Course: Math 310W, Foundation for Higher Mathematics
Class hours: MWF 2-3 pm
Classroom: Seigle 109
Instructor: Quo-Shin Chi
Office: Room 210, Cupples I
Office Hours: MW 4-6pm
Textbook: Class Notes

       We shall rigorously go through the construction of real numbers. By "rigorously" we mean we adopt the axiomatic approach to follow precise logical arguments to deduce important properties (theorems) from the chosen fundamental set-theoretic postulates (axioms), while along the way we introduce definitions to facilitate our train of thoughts. More precisely, we start with the 9 axioms of set theory to derive the Peano axioms for natural numbers to build the four operations +, -, *, / for them. We then extend from natural numbers to integers, rational numbers and finally real numbers and their corresponding operations +, -, *, / . The construction of real numbers is the most subtle of all, to which there are several approaches. To let the students be as comfortable and skillful as possible with the notion of limits that is paramount in more advanced courses, we shall adopt Georg Cantor's approach in which a real number is identified with an equivalence class of convergent Cauchy sequences of rational numbers. If we have time, we shall cover some material from elementary number theory of integers.

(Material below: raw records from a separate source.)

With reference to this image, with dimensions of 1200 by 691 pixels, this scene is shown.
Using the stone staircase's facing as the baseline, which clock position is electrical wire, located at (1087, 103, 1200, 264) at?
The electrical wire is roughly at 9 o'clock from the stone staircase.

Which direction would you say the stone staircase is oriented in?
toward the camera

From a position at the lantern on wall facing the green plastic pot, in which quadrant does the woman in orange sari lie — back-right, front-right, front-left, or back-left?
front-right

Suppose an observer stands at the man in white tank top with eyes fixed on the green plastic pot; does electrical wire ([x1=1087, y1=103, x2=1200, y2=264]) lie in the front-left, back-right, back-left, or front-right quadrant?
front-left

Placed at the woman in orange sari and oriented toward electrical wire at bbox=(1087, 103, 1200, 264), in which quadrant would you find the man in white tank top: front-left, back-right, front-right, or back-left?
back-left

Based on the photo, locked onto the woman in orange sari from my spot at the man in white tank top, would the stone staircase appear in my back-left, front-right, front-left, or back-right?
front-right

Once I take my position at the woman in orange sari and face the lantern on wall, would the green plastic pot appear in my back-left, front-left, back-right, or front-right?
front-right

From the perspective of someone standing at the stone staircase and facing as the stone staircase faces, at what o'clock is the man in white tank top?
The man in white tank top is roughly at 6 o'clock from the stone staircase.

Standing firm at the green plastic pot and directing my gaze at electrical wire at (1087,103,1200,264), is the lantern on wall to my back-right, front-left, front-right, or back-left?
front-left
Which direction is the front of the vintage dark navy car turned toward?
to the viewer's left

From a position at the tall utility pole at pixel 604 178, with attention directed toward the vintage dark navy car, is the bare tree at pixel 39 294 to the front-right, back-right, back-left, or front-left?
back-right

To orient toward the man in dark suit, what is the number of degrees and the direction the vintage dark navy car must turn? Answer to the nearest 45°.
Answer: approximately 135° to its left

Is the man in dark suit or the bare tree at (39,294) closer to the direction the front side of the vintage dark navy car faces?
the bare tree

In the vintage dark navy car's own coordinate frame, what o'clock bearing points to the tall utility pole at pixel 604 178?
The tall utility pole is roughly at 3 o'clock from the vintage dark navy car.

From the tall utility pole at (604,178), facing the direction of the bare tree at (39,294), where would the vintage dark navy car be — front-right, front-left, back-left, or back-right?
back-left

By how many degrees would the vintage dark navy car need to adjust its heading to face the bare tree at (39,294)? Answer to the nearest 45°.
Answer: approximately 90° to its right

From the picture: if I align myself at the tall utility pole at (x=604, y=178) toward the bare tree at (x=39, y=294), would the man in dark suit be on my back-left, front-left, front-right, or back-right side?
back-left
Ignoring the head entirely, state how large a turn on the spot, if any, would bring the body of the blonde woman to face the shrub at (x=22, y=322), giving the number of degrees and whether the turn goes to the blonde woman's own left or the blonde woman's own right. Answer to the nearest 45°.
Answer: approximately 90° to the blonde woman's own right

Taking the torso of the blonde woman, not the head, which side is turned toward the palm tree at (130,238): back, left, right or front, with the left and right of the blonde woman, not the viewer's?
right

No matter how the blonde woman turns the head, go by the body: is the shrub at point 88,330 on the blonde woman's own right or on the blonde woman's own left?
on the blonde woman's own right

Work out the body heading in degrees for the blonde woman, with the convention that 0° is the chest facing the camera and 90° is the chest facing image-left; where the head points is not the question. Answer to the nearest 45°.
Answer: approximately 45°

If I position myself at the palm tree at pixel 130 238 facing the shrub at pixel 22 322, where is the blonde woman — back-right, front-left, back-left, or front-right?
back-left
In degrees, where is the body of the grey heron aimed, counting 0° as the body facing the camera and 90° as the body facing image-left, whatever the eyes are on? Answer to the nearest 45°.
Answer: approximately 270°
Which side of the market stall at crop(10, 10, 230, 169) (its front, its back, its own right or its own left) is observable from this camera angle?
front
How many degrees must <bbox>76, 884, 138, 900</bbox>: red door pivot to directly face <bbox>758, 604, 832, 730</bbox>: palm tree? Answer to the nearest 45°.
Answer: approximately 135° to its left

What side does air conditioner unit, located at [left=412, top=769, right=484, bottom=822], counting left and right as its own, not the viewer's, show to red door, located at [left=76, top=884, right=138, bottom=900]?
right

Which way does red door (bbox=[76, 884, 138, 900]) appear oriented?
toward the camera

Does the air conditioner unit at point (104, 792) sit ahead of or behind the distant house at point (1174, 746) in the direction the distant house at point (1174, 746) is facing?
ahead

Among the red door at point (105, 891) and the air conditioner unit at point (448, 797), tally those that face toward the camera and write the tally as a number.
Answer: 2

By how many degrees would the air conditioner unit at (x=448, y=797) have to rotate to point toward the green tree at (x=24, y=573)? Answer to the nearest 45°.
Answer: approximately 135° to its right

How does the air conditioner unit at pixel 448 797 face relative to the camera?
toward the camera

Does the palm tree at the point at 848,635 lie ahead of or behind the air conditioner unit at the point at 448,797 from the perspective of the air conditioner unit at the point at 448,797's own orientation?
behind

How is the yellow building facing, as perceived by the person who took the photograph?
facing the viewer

       In addition to the above material for Math 310, we will cover the basics of typing with LaTex in the first two weeks concurrently with the above course material. All your homework sets should be typeset in LaTex; moreover, we will have three essay papers, each about six pages long, such as a report on Fermat's last theorem, etc., to write (with LaTex) during the semester.  
   
      There will be homework assignments (30%), one take-home midterm exam (30%) and the take-home final exam (40%), which constitute 80% of  your overall score, whereas the essay writings will constitute the remaining 20%. Each homework assignment will be given through email on a Friday, except possibly for a couple of exceptions, and it will be due the next Friday in class, except possibly for a couple of exceptions. The three essays will be given as the semester moves on. You should check email regularly.